2) Isn’t a WordPress caching plugin enough?

Plugins help with purge hooks and some integration, but the most robust caching happens at the HTTP layer (CDN + Nginx). Plugin file caching can be
fine on small sites, but it’s not the architecture you want to bet your incident response on.

3) How do I know if a cookie is killing my cache hit rate?

Inspect response headers for Set-Cookie on public pages and review your CDN cache key rules. Then correlate cache status (HIT/MISS) with
the presence of certain cookies in requests. If “anonymous” requests still carry dozens of cookies, expect fragmentation.

4) Should I cache search results?

Sometimes. If search is public and not personalized, short TTL caching (or microcaching) can help a lot. If search depends on user state or includes
per-user pricing, be careful. Alternatively, rate limit abusive query patterns and consider improving search implementation.

5) What about WooCommerce?

Cache product pages for anonymous users.
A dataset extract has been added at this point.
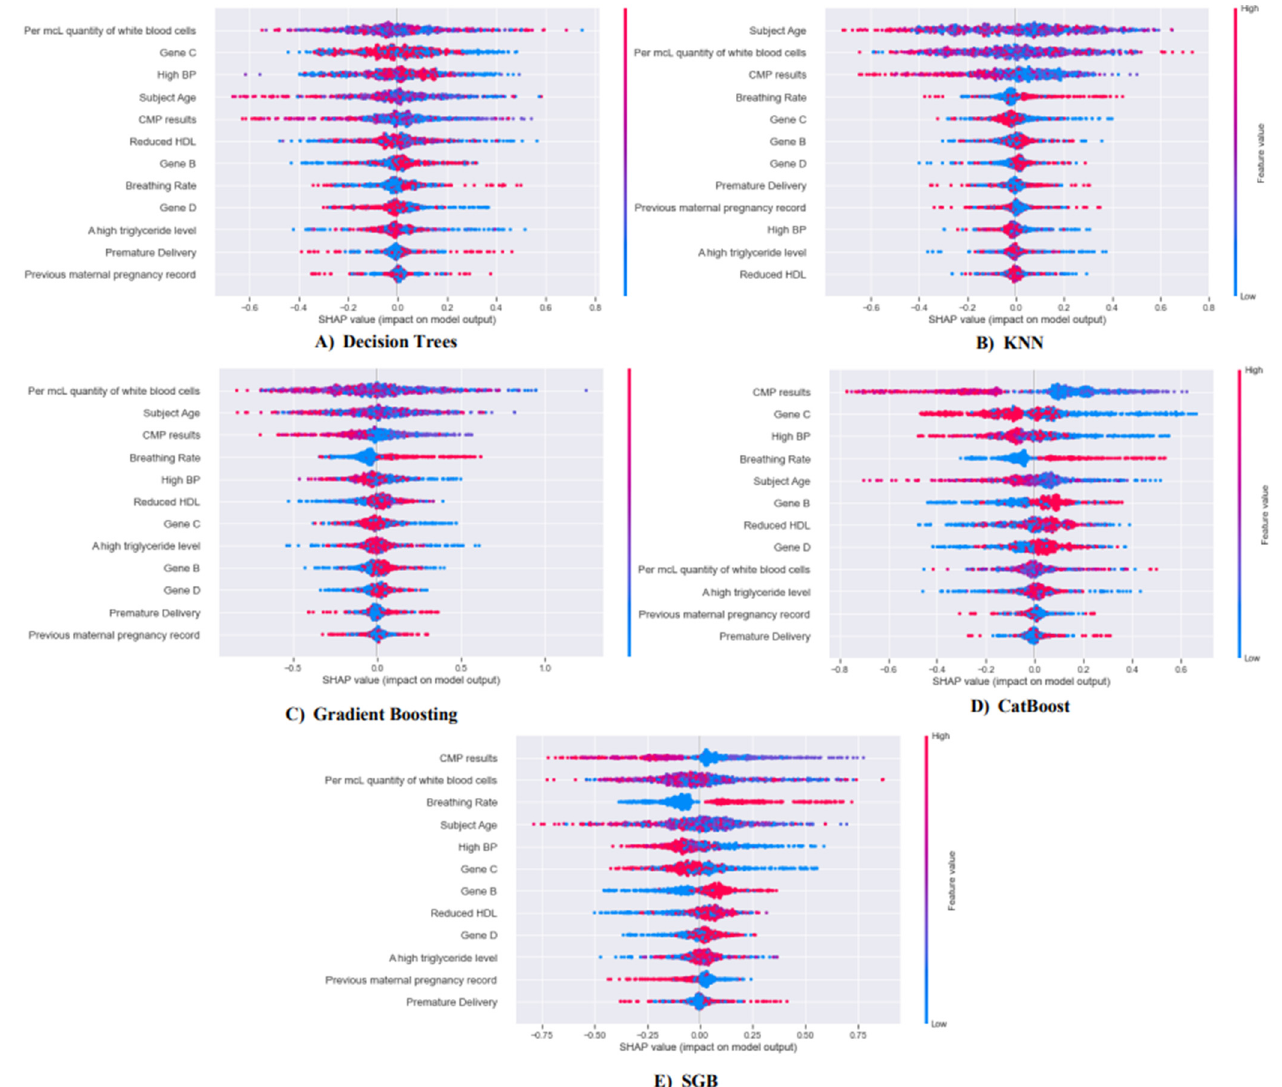
Figure 4. The most informative metabolic indicators using PSO, FA, and ANT optimizers. Blue dots represent a low contribution to the predictive model, whereas red dots represent high impact. ( A ) Shows quantity of white blood cells as the most important feature according to DTs. ( B ) Shows the subject age as the most important feature according to KNNs. ( C ) Shows quantity of white blood cells as the most important feature by GB. ( D , E ) Show the comprehensive metabolic panel test as the most informative feature according to CatBoost and SGB.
Bypass cache for cart, checkout, and account pages, and for requests with cart/session cookies. Also watch
AJAX endpoints and fragments; those can generate surprising load.

6) Redis or Memcached for object cache?

Both can work. Redis tends to win on operational flexibility and tooling in many orgs. The key is not the brand; it’s memory sizing, eviction
policy, latency, and plugin discipline.

7) How long should my TTLs be?

Long enough to be useful, short enough to be correct. If you have reliable purges, TTL can be longer. If purges are flaky, TTL becomes your safety
net. For many sites, 5–30 minutes at origin for public pages is a sane starting point, with edge caching often longer.

8) Should I enable “cache everything” at the CDN?

Not blindly. You can cache public HTML aggressively, but you must implement explicit bypass rules for logged-in and transactional cookies. “Cache
everything” without cookie discipline is how you get security incidents disguised as performance wins.

9) My public pages are fast, but API calls are slow. What then?

Identify which endpoints are slow and whether they should be cached or rate-limited. For wp-json, decide what’s public and stable. For
admin AJAX, investigate callers and reduce chatter. A fast homepage doesn’t help if the rest of the app is a denial-of-service generator.

Next steps you can ship this week

  • Instrument cache status end-to-end: edge cache status, origin FastCGI cache status, upstream response time.
  • Fix the cache key: bypass only on WordPress auth/cart cookies; ignore the rest for anonymous HTML.
  • Deploy origin FastCGI cache with lock: stop stampedes from hitting PHP.
  • Make purges narrow: purge changed URLs and a small dependency set; rate limit bulk operations.
  • Tune PHP-FPM based on memory: measure RSS; set max_children safely; confirm no swapping.
  • Audit autoload options: reduce bloat; remove plugin-generated blobs from autoload.
  • Protect hot dynamic endpoints: rate limit abusive patterns; microcache only with evidence.

The outcome you want is not “a fast site in the lab.” It’s a site that stays fast when real people arrive with real browsers, real bots,
and real chaos. Layered caching, disciplined bypass rules, and boring invalidation get you there.